In a 6 to 3 case, the Supreme Court, in Young v. United Parcel Service (UPS), ruled against UPS and remanded the case back to the 4th Circuit for resolution, under the pregnancy discrimination standard announced by the court. Justice Breyer writing for the court said “a plaintiff alleging that the denial of an accommodation constituted disparate treatment under the Pregnancy Discrimination Act’s second clause may make out a prima facie case by showing … that she belongs to the protected class, that she sought accommodation, that the employer did not accommodate her, and that the employer did accommodate others "similar in their ability or inability to work.”"
Young was a pregnant part-time driver for UPS, who after previous difficult pregnancies, was informed by her doctor that she could not lift more than 20 pounds. UPS drivers are required to be able to lift up to 70 pounds. Young asked for an accommodation, but UPS denied her request because UPS only grants disability accommodations to workers who are injured on the job, qualify as disabled under the Americans with Disabilities Act, have lost their Department of Transportation certifications, or have been involved in car accident. The question before the court was whether an employer’s policy that accommodates most, but not all, employees is discriminatory against pregnant workers.
In General Electric Co. v.
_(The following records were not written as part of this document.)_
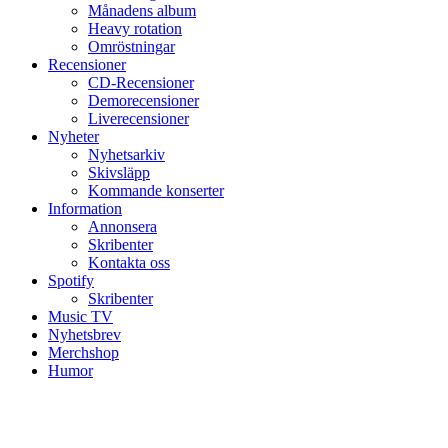
Månadens album
Heavy rotation
Omröstningar
Recensioner
CD-Recensioner
Demorecensioner
Liverecensioner
Nyheter
Nyhetsarkiv
Skivsläpp
Kommande konserter
Information
Annonsera
Skribenter
Kontakta oss
Spotify
Skribenter
Music TV
Nyhetsbrev
Merchshop
Humor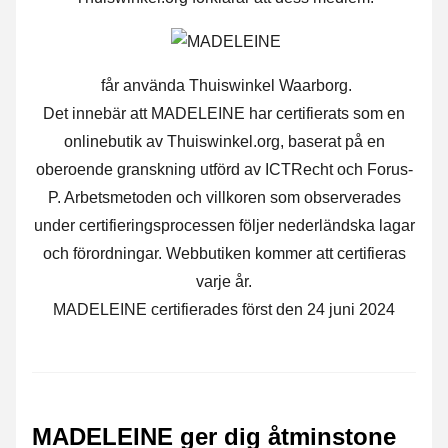
får använda Thuiswinkel Waarborg.
Det innebär att MADELEINE har certifierats som en
onlinebutik av Thuiswinkel.org, baserat på en
oberoende granskning utförd av ICTRecht och Forus-
P. Arbetsmetoden och villkoren som observerades
under certifieringsprocessen följer nederländska lagar
och förordningar. Webbutiken kommer att certifieras
varje år.
MADELEINE certifierades först den 24 juni 2024
MADELEINE ger dig åtminstone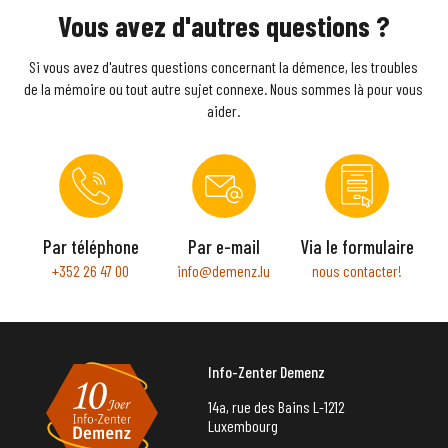
Vous avez d'autres questions ?
Si vous avez d'autres questions concernant la démence, les troubles
de la mémoire ou tout autre sujet connexe. Nous sommes là pour vous
aider.
Par téléphone
Par e-mail
Via le formulaire
+352 26 47 00
info@demenz.lu
nous contacter!
Info-Zenter Demenz
14a, rue des Bains L-1212
Luxembourg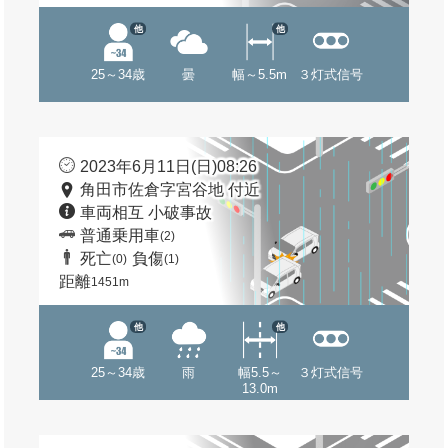
他
他
25～34歳
曇
幅～5.5m
３灯式信号
2023年6月11日(日)08:26
角田市佐倉字宮谷地 付近
車両相互 小破事故
普通乗用車
(2)
死亡
負傷
(0)
(1)
距離
1451m
他
他
25～34歳
雨
幅5.5～
３灯式信号
13.0m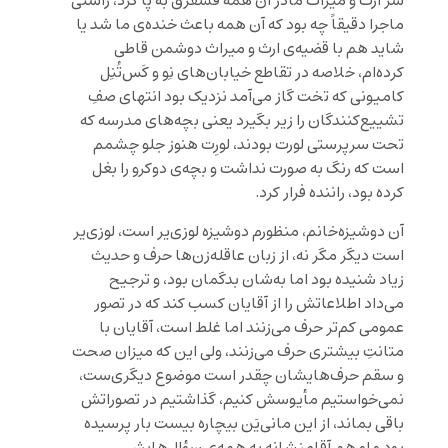
سر ارث و میراث مادر آن همه قشقرق به پا کرد، راستی
ماجرا دقیقاً چه بود که آن همه باعث خنده‌ی ما شد یا
شاید هم با قضیه‌ی ارث و میراث دوشمن قاطی
کرده‌ام، خلاصه در تقاطع خیابان‌های نِو و کَس‌تُنِل
کامیونی که تخت گاز می‌آمد نزدیک بود انتهای صفِ
تشییع‌کنندگان را زیر بگیرد یعنی بچه‌های مدرسه که
تحت سرپرستی لورت بودند، لورِت هنوز جلو چشمم
است که رنگ به صورت نداشت و بچه‌ی دوکرو را بغل
کرده بود، راننده فرار کرد.
آن دوشیزه‌خانم، منظورم دوشیزه لوزی‌یر است، لوزی‌یر
است دیگر مگر نه، از زبان عاقله‌زن‌ها حرف و حدیث
زیاد شنیده بود اما به‌شان بدگمان بود، و ترجیح
می‌داد اطلاعاتش را از آقایان کسب کند که در تصور
عمومی کم‌تر حرف می‌زنند اما غلط است، آقایان با
متانتِ بیشتری حرف می‌زنند، ولی این که میزان صحت
و سقم حرف‌هایشان چقدر است موضوع دیگری‌ست،
نمی‌خواستیم مأیوسش کنیم، گذاشتیم در تصوراتش
باقی بماند، از این مانی‌یَن بیچاره بیست بار پرسیده
بود و او هم آقامنشانه به همه‌ی سؤال‌هایش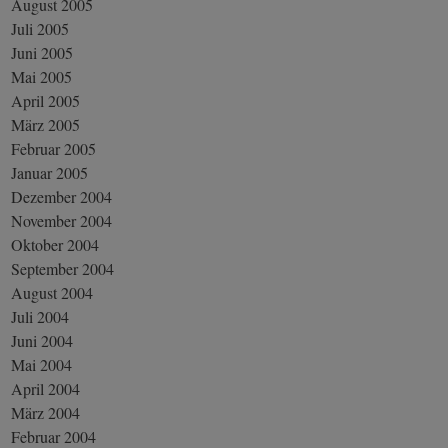
August 2005
Juli 2005
Juni 2005
Mai 2005
April 2005
März 2005
Februar 2005
Januar 2005
Dezember 2004
November 2004
Oktober 2004
September 2004
August 2004
Juli 2004
Juni 2004
Mai 2004
April 2004
März 2004
Februar 2004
Gilbert, the Supreme Court ruled that discrimination on the basis of pregnancy did not constitute sex discrimination within the meaning of Title VII of the Civil Rights Act. In response, Congress passed the Pregnancy Discrimination Act (PDA), which provides that discriminating on the basis of pregnancy is sex discrimination and that employers have to treat pregnant workers the same as other workers who can handle the same kind of job. The court in Young sought to clarify this second provision.
Although the Court ruled in favor of Young, the Court rejected both sides’ arguments and came up with a balancing test applicable to claims of intentional discrimination based on a refusal to accommodate pregnancy. Under the new standard, a plaintiff can show intentional discrimination by (1) proving that the employer’s policy on not making an accommodation imposes a “significant burden” on pregnant workers and (2) the reasons for the policy are not “sufficiently strong to justify the burden.” The Court did not rule whether UPS’s policy was intentionally discriminatory towards pregnant workers. The Court also gave no credibility to the EEOC’s pregnancy discrimination guidelines that the commission introduced after the Court had already agreed to hear the case.
Justices Scalia, Kennedy, and Thomas dissented. The dissent criticized the majority for ignoring the plain language of the PDA and confusing “disparate impact with disparate treatment by permitting a plaintiff to use a pregnancy-neutral policy’s disproportionate burden on pregnant employees as evidence of pretext.”